* [RECORDS]:
===

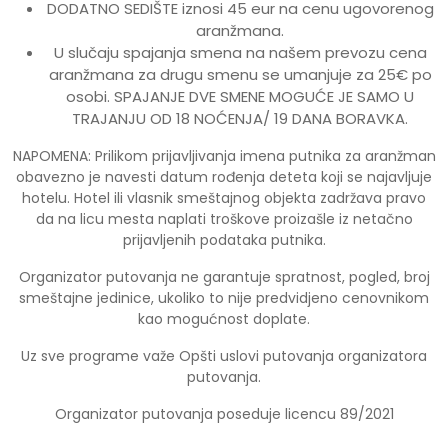
DODATNO SEDIŠTE iznosi 45 eur na cenu ugovorenog
aranžmana.
U slučaju spajanja smena na našem prevozu cena
aranžmana za drugu smenu se umanjuje za 25€ po
osobi. SPAJANJE DVE SMENE MOGUĆE JE SAMO U
TRAJANJU OD 18 NOĆENJA/ 19 DANA BORAVKA.
NAPOMENA: Prilikom prijavljivanja imena putnika za aranžman
obavezno je navesti datum rođenja deteta koji se najavljuje
hotelu. Hotel ili vlasnik smeštajnog objekta zadržava pravo
da na licu mesta naplati troškove proizašle iz netačno
prijavljenih podataka putnika.
Organizator putovanja ne garantuje spratnost, pogled, broj
smeštajne jedinice, ukoliko to nije predvidjeno cenovnikom
kao mogućnost doplate.
Uz sve programe važe Opšti uslovi putovanja organizatora
putovanja.
Organizator putovanja poseduje licencu 89/2021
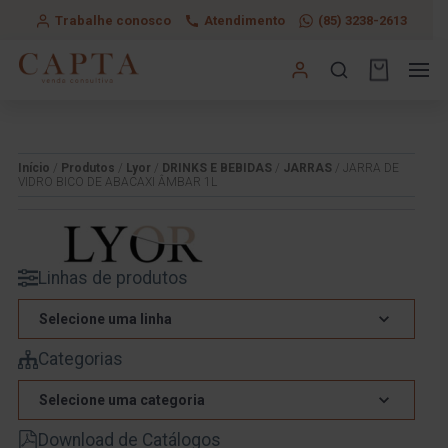
Trabalhe conosco
Atendimento
(85) 3238-2613
Início
/
Produtos
/
Lyor
/
DRINKS E BEBIDAS
/
JARRAS
/ JARRA DE
VIDRO BICO DE ABACAXI ÂMBAR 1L
Linhas de produtos
Selecione uma linha
Categorias
Selecione uma categoria
Download de Catálogos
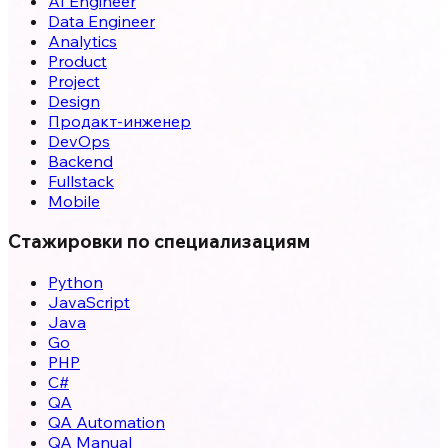
AI Engineer
Data Engineer
Analytics
Product
Project
Design
Продакт-инженер
DevOps
Backend
Fullstack
Mobile
Стажировки по специализациям
Python
JavaScript
Java
Go
PHP
C#
QA
QA Automation
QA Manual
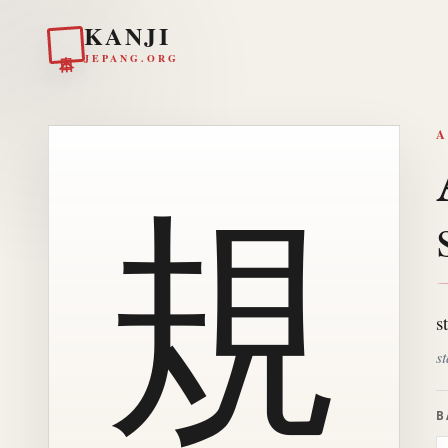
KANJI
日本
JEPANG.ORG
A
規
s
s
B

===

* [TASK TO COMPLETE]: Copy all the text read from the pictures in the material, line for line and without changing a character, and leave the pictures themselves out of your answer.

* [WRITTEN ANSWER]:
DODATNO SEDIŠTE iznosi 45 eur na cenu ugovorenog
aranžmana.
U slučaju spajanja smena na našem prevozu cena
aranžmana za drugu smenu se umanjuje za 25€ po
osobi. SPAJANJE DVE SMENE MOGUĆE JE SAMO U
TRAJANJU OD 18 NOĆENJA/ 19 DANA BORAVKA.
NAPOMENA: Prilikom prijavljivanja imena putnika za aranžman
obavezno je navesti datum rođenja deteta koji se najavljuje
hotelu. Hotel ili vlasnik smeštajnog objekta zadržava pravo
da na licu mesta naplati troškove proizašle iz netačno
prijavljenih podataka putnika.
Organizator putovanja ne garantuje spratnost, pogled, broj
smeštajne jedinice, ukoliko to nije predvidjeno cenovnikom
kao mogućnost doplate.
Uz sve programe važe Opšti uslovi putovanja organizatora
putovanja.
Organizator putovanja poseduje licencu 89/2021
Trabalhe conosco
Atendimento
(85) 3238-2613
Início
/
Produtos
/
Lyor
/
DRINKS E BEBIDAS
/
JARRAS
/ JARRA DE
VIDRO BICO DE ABACAXI ÂMBAR 1L
Linhas de produtos
Selecione uma linha
Categorias
Selecione uma categoria
Download de Catálogos
AI Engineer
Data Engineer
Analytics
Product
Project
Design
Продакт-инженер
DevOps
Backend
Fullstack
Mobile
Стажировки по специализациям
Python
JavaScript
Java
Go
PHP
C#
QA
QA Automation
QA Manual
KANJI
日本
JEPANG.ORG
A
規
s
s
B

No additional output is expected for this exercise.